→ **Information provided**:
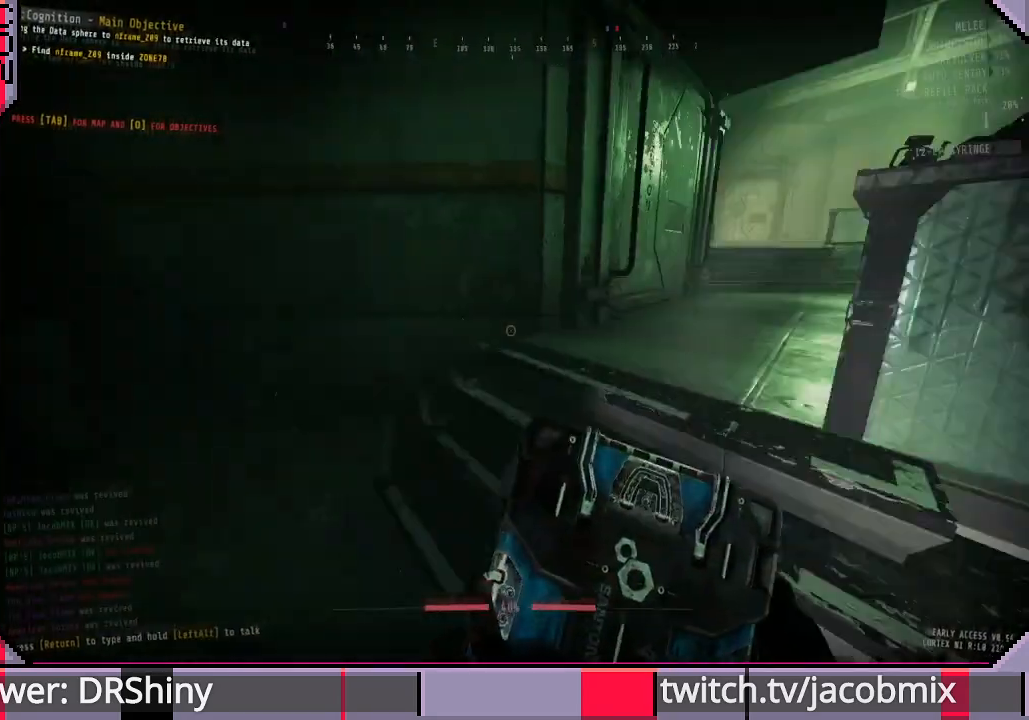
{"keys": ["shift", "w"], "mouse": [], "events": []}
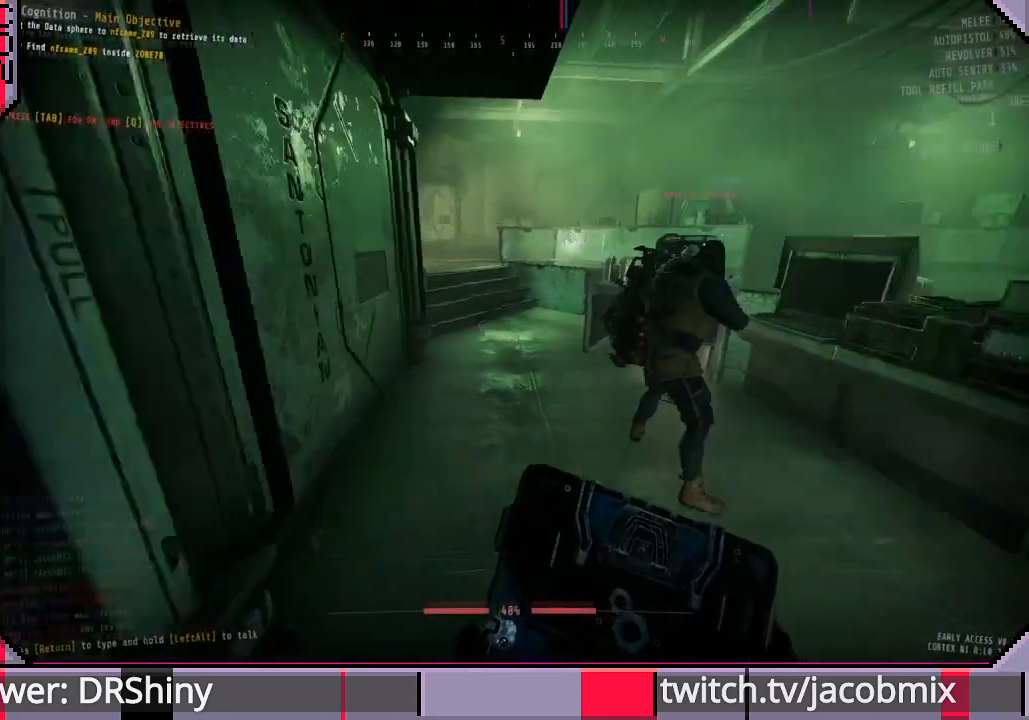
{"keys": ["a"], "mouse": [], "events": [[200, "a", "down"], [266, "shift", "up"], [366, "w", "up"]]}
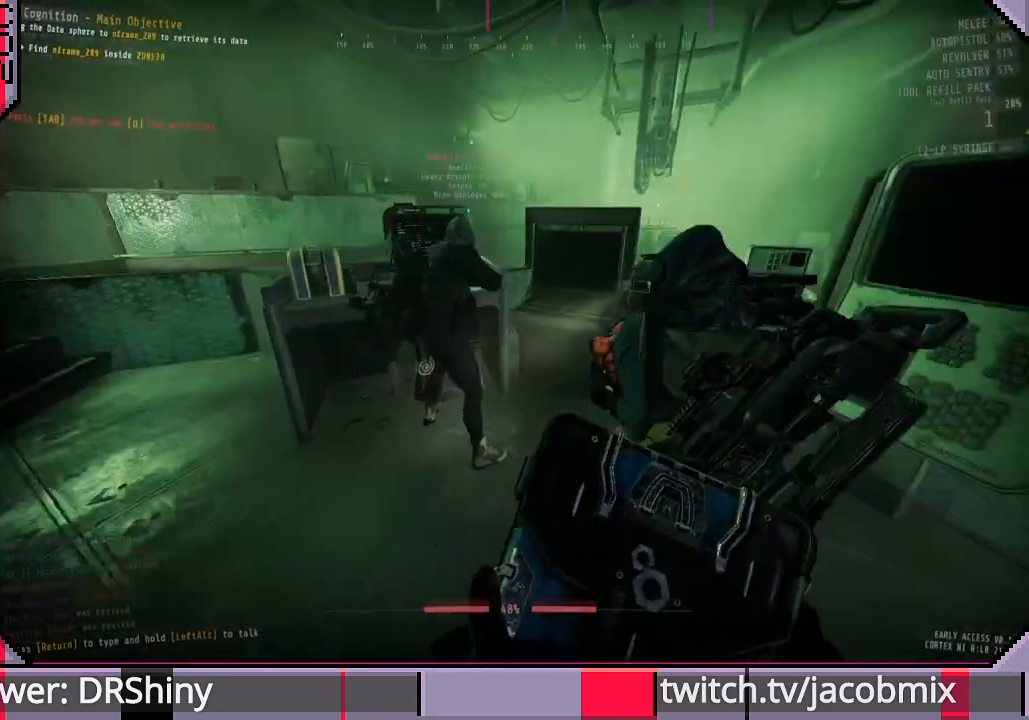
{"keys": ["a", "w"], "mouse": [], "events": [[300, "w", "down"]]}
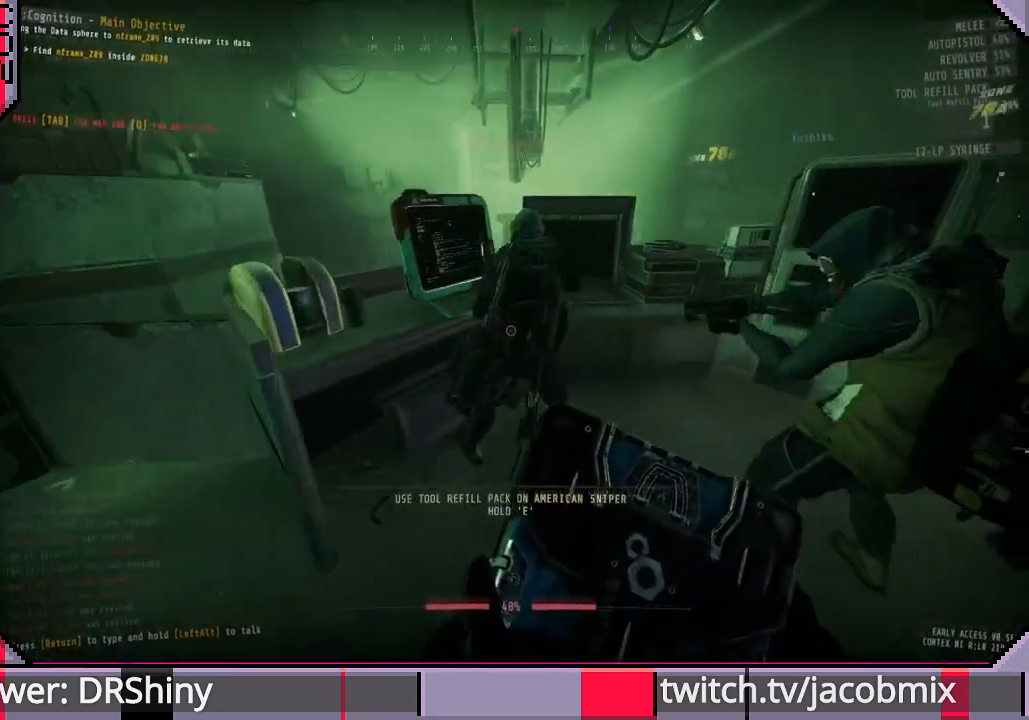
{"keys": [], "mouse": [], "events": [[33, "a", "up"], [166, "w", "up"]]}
---
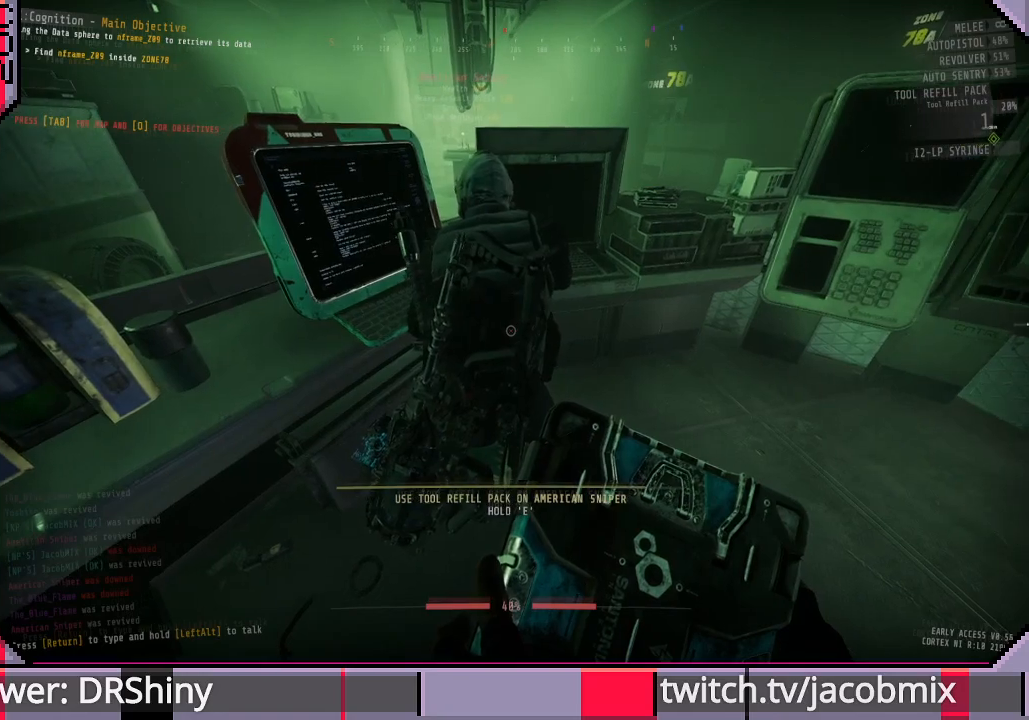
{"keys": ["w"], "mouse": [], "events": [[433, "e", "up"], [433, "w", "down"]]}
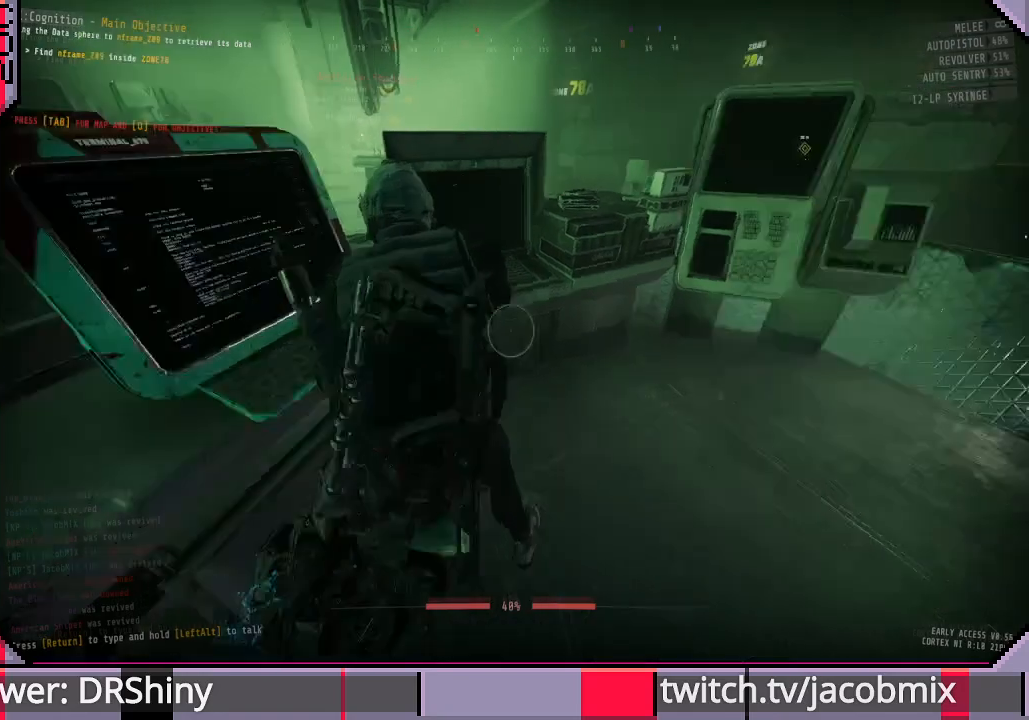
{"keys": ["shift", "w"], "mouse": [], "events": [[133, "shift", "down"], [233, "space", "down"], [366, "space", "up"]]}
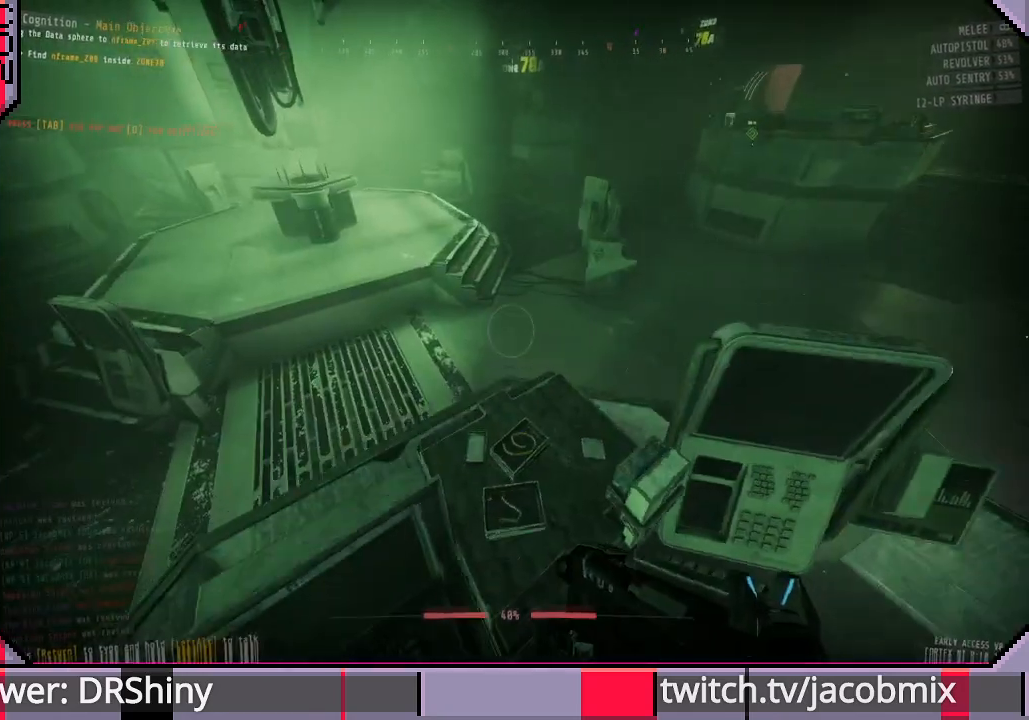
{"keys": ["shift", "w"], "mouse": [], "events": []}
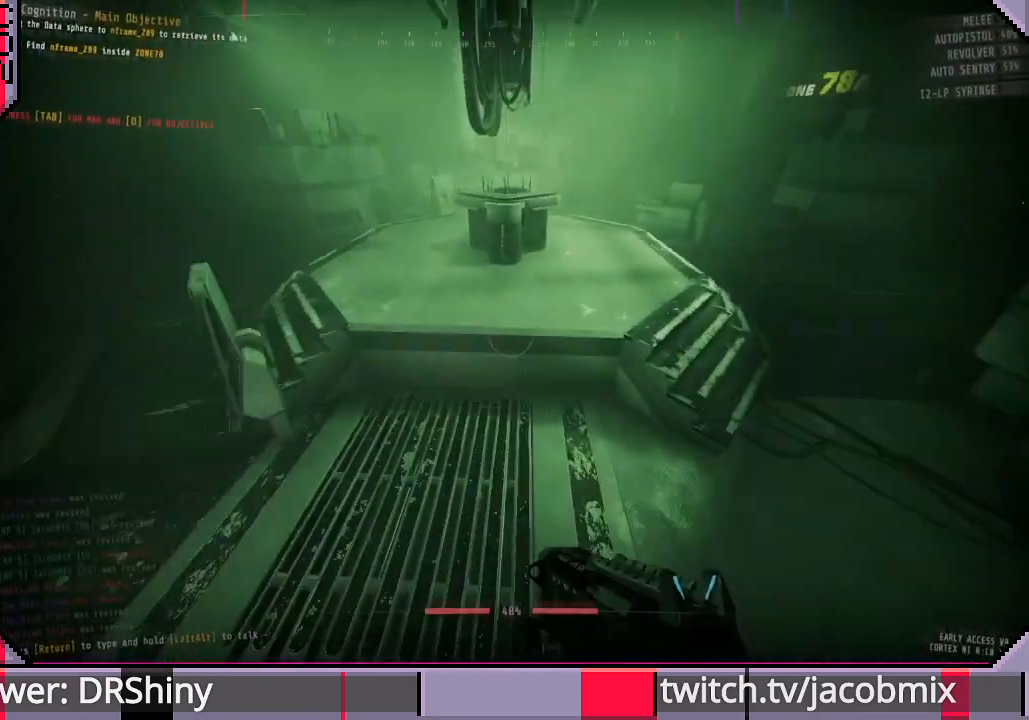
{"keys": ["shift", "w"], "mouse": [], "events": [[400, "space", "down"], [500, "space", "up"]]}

→ **What needs to be done**:
Tell how many lines above contain the word "down". Give the number alone.

→ **Solved problem**:
5